Reading Execution Plans
A typical plan looks like this:
Seq Scan on products (cost=0.00..1.10 rows=2 width=52) (actual time=0.012..0.014 rows=2 loops=1)
Filter: (category = 'Electronics')
Rows Removed by Filter: 6
Planning Time: 0.082 ms
Execution Time: 0.031 ms
Key elements to look for:
- Scan type:
Seq Scan(full table scan) vsIndex ScanorIndex Only Scan(uses an index) - cost: Estimated startup cost and total cost (lower is better)
- rows: Estimated vs actual number of rows
- Filter / Rows Removed: How many rows were scanned but discarded
After creating an index, the plan might change to:
Index Scan using idx_products_category on products (cost=0.14..8.16 rows=2 width=52)
Index Cond: (category = 'Electronics')
This is typically faster because only matching rows are read from disk.
Query Optimization Tips
Select only the columns you need.
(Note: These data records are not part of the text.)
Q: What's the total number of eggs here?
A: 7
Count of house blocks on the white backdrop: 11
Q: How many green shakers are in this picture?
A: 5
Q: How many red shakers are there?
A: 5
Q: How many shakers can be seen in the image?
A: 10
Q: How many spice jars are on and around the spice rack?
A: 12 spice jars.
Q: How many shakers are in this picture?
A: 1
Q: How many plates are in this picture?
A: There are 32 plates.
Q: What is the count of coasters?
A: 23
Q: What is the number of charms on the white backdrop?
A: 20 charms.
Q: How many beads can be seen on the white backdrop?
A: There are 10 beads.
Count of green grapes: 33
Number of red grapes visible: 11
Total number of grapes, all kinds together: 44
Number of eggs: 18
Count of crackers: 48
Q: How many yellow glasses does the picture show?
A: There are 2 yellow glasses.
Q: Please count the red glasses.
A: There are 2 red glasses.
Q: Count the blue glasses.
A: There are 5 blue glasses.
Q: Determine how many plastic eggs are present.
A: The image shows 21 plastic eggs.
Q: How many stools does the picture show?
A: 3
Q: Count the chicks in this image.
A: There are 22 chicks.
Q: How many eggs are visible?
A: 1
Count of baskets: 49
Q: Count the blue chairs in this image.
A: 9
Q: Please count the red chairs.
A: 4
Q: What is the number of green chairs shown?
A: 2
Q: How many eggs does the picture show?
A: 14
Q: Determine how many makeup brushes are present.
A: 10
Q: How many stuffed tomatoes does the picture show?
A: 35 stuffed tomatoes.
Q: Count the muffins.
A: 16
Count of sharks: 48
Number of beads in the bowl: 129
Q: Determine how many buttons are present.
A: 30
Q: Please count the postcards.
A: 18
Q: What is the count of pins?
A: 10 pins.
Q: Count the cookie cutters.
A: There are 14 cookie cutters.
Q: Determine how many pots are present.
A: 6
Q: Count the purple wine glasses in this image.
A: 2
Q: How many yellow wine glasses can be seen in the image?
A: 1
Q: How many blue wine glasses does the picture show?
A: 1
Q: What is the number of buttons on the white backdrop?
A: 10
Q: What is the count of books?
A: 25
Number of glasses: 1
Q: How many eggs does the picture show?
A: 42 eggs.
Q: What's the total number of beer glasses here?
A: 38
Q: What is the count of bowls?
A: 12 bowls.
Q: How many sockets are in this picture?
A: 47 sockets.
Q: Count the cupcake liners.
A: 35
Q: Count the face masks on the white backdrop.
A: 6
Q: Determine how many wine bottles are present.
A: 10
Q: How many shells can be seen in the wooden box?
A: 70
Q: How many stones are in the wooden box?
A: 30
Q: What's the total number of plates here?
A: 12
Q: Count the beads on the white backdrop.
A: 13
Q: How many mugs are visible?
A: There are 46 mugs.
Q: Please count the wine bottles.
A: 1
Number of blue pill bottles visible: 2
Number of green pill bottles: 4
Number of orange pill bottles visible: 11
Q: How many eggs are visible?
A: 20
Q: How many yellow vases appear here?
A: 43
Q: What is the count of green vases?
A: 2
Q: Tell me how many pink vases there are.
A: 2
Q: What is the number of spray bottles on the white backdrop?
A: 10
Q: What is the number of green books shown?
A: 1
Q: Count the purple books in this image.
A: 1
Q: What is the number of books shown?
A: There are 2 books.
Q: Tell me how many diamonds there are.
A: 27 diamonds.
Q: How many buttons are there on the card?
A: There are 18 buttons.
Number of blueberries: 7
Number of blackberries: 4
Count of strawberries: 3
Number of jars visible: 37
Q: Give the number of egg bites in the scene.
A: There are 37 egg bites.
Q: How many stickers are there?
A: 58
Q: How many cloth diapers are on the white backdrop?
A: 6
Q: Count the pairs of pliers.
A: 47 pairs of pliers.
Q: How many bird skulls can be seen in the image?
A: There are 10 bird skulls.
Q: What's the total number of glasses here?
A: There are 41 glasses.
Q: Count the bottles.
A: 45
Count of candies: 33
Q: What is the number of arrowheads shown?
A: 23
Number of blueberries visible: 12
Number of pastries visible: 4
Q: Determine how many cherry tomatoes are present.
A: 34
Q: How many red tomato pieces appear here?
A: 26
Avoid SELECT * in production queries. Fetching fewer columns means less data transferred and potentially allows index-only scans:
-- Instead of this
SELECT * FROM products WHERE category = 'Electronics';
-- Prefer this
SELECT name, price FROM products WHERE category = 'Electronics';
Avoid functions on indexed columns. Applying a function to an indexed column prevents the index from being used:
-- This cannot use an index on the name column
SELECT * FROM products WHERE LOWER(name) = 'laptop';
-- Create a functional index instead
CREATE INDEX idx_products_name_lower ON products (LOWER(name));
Use EXISTS over IN for subqueries. EXISTS short-circuits as soon as a match is found:
-- Less efficient
SELECT * FROM customers WHERE id IN (SELECT customer_id FROM orders);
-- More efficient
SELECT * FROM customers c
WHERE EXISTS (SELECT 1 FROM orders o WHERE o.customer_id = c.id);
Batch operations. When inserting or updating many rows, batch the operations instead of running them one at a time:
-- Instead of multiple single inserts
INSERT INTO products (name, price, category) VALUES ('Item A', 10, 'Office');
INSERT INTO products (name, price, category) VALUES ('Item B', 20, 'Office');
-- Use a single multi-row insert
INSERT INTO products (name, price, category) VALUES
('Item A', 10, 'Office'),
('Item B', 20, 'Office');
Warning: Do not blindly add indexes to every column. Each index adds storage overhead and slows down
INSERT,UPDATE, andDELETEoperations. Profile your queries withEXPLAIN ANALYZEfirst, and only add indexes where they provide a measurable benefit.
Your Task
Create an index on the products table for the category column.